[Entries from a dataset]
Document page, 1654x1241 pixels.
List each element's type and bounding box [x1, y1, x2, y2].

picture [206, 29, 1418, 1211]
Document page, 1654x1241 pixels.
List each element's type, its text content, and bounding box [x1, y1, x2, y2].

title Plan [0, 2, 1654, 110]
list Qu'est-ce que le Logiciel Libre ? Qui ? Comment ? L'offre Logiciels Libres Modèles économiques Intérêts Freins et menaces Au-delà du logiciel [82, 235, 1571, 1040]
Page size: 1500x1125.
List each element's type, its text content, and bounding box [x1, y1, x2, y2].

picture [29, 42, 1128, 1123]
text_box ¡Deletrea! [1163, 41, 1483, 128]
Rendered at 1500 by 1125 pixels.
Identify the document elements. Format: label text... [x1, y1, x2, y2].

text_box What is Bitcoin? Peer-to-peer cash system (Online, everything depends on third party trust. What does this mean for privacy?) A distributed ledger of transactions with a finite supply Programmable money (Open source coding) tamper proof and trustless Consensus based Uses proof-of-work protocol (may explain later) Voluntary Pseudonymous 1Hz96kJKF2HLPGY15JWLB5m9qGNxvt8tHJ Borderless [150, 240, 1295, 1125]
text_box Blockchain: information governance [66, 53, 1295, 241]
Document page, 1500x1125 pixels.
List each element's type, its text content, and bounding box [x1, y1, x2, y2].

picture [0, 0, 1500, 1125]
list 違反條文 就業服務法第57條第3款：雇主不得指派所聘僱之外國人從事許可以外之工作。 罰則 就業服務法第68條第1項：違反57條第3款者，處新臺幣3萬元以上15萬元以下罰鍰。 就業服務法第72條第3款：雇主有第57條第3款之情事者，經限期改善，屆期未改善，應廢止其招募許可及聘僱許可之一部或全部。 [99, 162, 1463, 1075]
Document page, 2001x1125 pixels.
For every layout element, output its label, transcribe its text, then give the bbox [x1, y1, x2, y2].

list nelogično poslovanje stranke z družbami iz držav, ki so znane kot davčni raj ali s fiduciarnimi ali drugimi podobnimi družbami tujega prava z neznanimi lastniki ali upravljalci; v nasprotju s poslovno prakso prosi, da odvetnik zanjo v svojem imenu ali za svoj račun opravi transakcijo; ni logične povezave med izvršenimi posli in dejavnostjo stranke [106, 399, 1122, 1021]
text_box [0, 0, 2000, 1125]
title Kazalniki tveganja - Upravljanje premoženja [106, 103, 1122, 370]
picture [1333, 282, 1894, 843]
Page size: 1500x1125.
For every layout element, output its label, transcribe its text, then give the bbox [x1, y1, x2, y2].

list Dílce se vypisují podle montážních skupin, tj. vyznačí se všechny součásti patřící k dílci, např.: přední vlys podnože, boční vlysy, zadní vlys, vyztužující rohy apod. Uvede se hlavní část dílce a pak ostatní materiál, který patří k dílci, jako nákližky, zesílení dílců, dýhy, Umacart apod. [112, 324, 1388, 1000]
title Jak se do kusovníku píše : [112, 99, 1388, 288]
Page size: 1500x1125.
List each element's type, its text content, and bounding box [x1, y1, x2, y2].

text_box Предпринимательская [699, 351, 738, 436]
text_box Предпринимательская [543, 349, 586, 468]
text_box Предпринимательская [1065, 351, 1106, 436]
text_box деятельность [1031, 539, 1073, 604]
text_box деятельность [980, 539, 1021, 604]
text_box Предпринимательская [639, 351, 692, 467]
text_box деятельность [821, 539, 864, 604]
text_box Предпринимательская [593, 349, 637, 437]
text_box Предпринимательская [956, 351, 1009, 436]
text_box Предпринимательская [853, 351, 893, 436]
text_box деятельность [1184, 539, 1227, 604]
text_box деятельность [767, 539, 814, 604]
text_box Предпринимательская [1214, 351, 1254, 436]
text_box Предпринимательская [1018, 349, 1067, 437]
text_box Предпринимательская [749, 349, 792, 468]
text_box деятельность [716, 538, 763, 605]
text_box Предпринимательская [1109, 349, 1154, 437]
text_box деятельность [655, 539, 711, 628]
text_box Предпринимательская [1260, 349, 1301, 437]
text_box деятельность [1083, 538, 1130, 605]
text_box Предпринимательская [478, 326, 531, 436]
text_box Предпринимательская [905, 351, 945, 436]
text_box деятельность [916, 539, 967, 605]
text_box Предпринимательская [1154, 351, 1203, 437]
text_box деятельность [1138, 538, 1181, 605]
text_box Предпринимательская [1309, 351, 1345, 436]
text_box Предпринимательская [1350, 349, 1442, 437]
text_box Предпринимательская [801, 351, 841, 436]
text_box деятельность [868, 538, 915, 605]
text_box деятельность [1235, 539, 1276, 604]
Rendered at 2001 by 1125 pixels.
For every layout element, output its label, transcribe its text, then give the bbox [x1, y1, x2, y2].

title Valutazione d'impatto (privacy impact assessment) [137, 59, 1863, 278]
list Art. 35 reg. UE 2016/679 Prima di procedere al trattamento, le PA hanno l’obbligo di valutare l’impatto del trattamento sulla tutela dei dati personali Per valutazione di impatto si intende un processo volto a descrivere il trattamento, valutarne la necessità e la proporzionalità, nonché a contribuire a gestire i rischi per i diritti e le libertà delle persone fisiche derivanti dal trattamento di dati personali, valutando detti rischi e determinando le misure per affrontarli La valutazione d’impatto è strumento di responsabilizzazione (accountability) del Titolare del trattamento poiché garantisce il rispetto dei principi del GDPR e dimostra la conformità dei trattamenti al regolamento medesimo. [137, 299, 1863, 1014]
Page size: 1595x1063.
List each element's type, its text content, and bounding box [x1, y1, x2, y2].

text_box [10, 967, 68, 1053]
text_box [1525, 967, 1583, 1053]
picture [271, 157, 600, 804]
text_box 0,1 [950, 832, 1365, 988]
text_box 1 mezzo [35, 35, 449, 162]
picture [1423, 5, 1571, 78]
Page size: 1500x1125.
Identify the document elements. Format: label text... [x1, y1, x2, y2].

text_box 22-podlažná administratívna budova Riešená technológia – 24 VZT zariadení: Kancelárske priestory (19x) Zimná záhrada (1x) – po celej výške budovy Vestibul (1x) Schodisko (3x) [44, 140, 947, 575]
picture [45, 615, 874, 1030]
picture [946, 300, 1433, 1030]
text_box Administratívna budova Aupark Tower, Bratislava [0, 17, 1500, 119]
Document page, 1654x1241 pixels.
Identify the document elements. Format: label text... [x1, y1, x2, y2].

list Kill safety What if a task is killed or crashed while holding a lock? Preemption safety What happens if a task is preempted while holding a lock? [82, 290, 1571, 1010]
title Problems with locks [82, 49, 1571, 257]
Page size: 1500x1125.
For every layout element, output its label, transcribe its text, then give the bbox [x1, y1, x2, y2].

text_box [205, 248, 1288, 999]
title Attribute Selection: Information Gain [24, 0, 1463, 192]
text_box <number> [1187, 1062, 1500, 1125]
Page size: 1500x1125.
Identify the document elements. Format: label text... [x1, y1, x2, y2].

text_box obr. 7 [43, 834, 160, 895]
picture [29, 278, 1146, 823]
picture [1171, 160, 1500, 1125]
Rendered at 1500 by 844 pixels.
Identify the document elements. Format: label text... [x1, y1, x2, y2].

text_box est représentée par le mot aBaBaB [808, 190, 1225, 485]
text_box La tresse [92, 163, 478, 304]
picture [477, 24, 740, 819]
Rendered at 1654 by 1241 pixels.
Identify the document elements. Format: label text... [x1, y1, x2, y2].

## What the task asks
Repeat the lines starting with the first line of the rows and going on through the line with "text_box ¡Deletrea! [1163, 41, 1483, 128]".

## Exercise solution
Document page, 1654x1241 pixels.
List each element's type and bounding box [x1, y1, x2, y2].

picture [206, 29, 1418, 1211]
Document page, 1654x1241 pixels.
List each element's type, its text content, and bounding box [x1, y1, x2, y2].

title Plan [0, 2, 1654, 110]
list Qu'est-ce que le Logiciel Libre ? Qui ? Comment ? L'offre Logiciels Libres Modèles économiques Intérêts Freins et menaces Au-delà du logiciel [82, 235, 1571, 1040]
Page size: 1500x1125.
List each element's type, its text content, and bounding box [x1, y1, x2, y2].

picture [29, 42, 1128, 1123]
text_box ¡Deletrea! [1163, 41, 1483, 128]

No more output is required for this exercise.